#### Task to carry out:
A faithful copy of the data below is required, leaving out every picture.

#### Task data:
⁂

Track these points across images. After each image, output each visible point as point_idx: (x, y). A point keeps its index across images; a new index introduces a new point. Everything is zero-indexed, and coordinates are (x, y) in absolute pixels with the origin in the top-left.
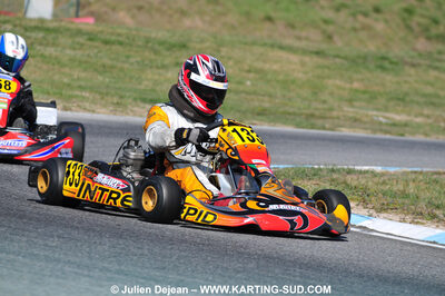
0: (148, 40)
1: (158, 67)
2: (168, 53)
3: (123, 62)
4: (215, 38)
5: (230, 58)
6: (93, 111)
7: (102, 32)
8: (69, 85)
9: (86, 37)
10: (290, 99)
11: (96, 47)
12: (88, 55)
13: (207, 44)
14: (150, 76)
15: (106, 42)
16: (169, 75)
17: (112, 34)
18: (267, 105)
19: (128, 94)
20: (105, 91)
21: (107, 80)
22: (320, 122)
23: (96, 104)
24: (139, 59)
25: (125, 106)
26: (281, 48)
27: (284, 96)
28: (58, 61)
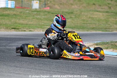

⁂

#### Reply to the task:
Track these points across images. After each image, output each visible point as point_idx: (x, y). A point keeps its index across images; a new index introduces a new point. Everything is zero-indexed, and coordinates are (x, y) in absolute pixels with the origin in the top-left.
0: (148, 40)
1: (158, 67)
2: (168, 53)
3: (123, 62)
4: (215, 38)
5: (230, 58)
6: (93, 111)
7: (102, 32)
8: (69, 85)
9: (86, 37)
10: (290, 99)
11: (96, 47)
12: (88, 55)
13: (207, 44)
14: (150, 76)
15: (106, 42)
16: (169, 75)
17: (112, 34)
18: (267, 105)
19: (128, 94)
20: (105, 91)
21: (107, 80)
22: (320, 122)
23: (96, 104)
24: (139, 59)
25: (125, 106)
26: (281, 48)
27: (284, 96)
28: (58, 61)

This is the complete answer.